A recent study suggests that family caregivers who use positive coping strategies could be slowing the progression of dementia in the loved ones they’re caring for. This research comes from Utah State and Johns Hopkins University, which assessed more than 200 demintia patients and their caregivers twice a year over a six year span, reported the AARP.
With an aim to measure genetic and environmental factors that might affect the rate of the progression of dementia, patients were given brief exams which measured cognitive abilities such as attention, memory, language and orientation. The research found that caregivers who took a problem-solving approach to coping saw slower rates of decline in care recipients with dementia than caregivers who did not take a problem solving approach as often.
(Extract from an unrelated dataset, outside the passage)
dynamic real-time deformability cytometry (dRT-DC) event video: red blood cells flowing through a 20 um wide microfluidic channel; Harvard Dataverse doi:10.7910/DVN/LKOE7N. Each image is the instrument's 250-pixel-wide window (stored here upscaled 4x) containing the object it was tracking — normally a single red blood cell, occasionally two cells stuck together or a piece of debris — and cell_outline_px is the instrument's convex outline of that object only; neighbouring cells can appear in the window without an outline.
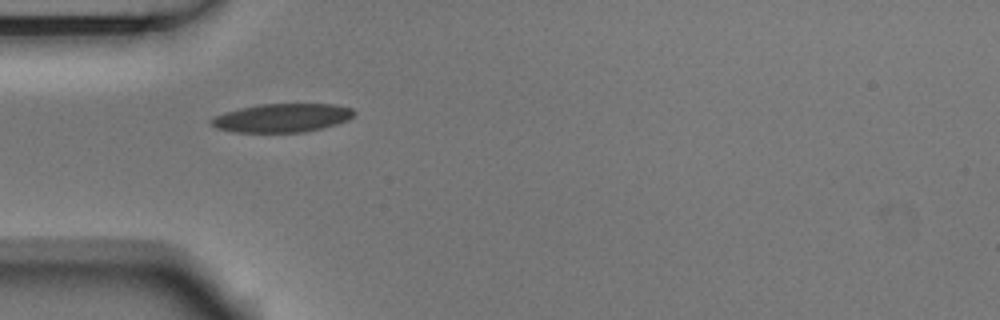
{"species": "Egyptian fruit bat (a non-hibernating species)", "species_latin": "Rousettus aegyptiacus", "temperature_condition": "room temperature", "stored_images_in_passage": 20, "camera_frame_rate_fps": 3000, "um_per_image_px": 0.085, "animal": {"sex": "male"}, "frame": {"image": 1, "passage_image": 1, "time_ms": 0.0, "image_size_px": [1000, 320], "cell_outline_px": [[356, 112], [348, 120], [336, 124], [304, 132], [232, 132], [216, 128], [208, 124], [208, 120], [224, 112], [240, 108], [260, 104], [332, 104], [352, 108]], "centroid_in_image_um": [23.93, 10.02], "position_along_channel_um": 61.1, "area_um2": 23.81}}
So what exactly is this problem-solving approach to coping? The article describes it as those with good social support who count their blessings, i.e., those apt at “changing how [they] look at a situation and focusing on the positive rather than trying to tackle the problem itself.” Another bonus of these positive coping strategies is that they lead to less caregiver stress, according to the study.
Utah State professor JoAnn Tschanz, the study’s lead author, offered the following strategies for caregivers, adapted below.
- Avoid arguing or correcting your loved one with dementia as the disease may limit his or her ability to see things from separate points of view.
- Your loved one’s abilities may vary depending on whether he or she is having a good or bad day. Try to figure out patterns to the bad days as to identify trigger behaviors.
- Don’t forget to take time for yourself. You need it and deserve it.
- Do your homework so you know how dementia progresses. This helps you be prepared to seek professional help when the time comes.